What you will do | Could you convert the text lines from all the entries below into a Markdown table with the columns No. and Text? Put a row number and the line in each row, skip blank lines, and leave the pictures out.

The records |
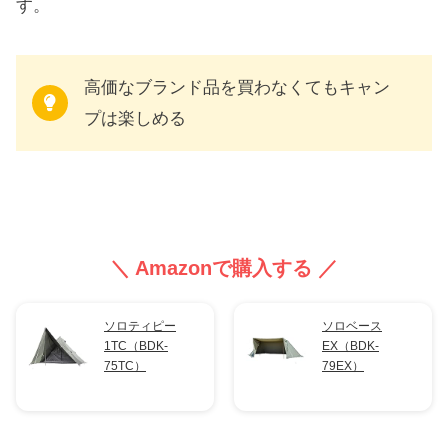
す。
高価なブランド品を買わなくてもキャン
プは楽しめる
＼ Amazonで購入する ／
ソロティピー
ソロベース
1TC（BDK-
EX（BDK-
75TC）
79EX）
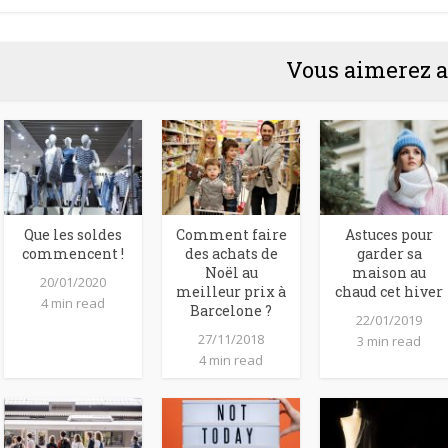
Vous aimerez a
Que les soldes
Comment faire
Astuces pour
commencent !
des achats de
garder sa
Noël au
maison au
20/01/2020
meilleur prix à
chaud cet hiver
4 min read
Barcelone ?
22/01/2019
27/11/2018
3 min read
4 min read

Answer section |
| No. | Text |
|---|---|
| 1 | す。 |
| 2 | 高価なブランド品を買わなくてもキャン |
| 3 | プは楽しめる |
| 4 | ＼ Amazonで購入する ／ |
| 5 | ソロティピー |
| 6 | ソロベース |
| 7 | 1TC（BDK- |
| 8 | EX（BDK- |
| 9 | 75TC） |
| 10 | 79EX） |
| 11 | Vous aimerez a |
| 12 | Que les soldes |
| 13 | Comment faire |
| 14 | Astuces pour |
| 15 | commencent ! |
| 16 | des achats de |
| 17 | garder sa |
| 18 | Noël au |
| 19 | maison au |
| 20 | 20/01/2020 |
| 21 | meilleur prix à |
| 22 | chaud cet hiver |
| 23 | 4 min read |
| 24 | Barcelone ? |
| 25 | 22/01/2019 |
| 26 | 27/11/2018 |
| 27 | 3 min read |
| 28 | 4 min read |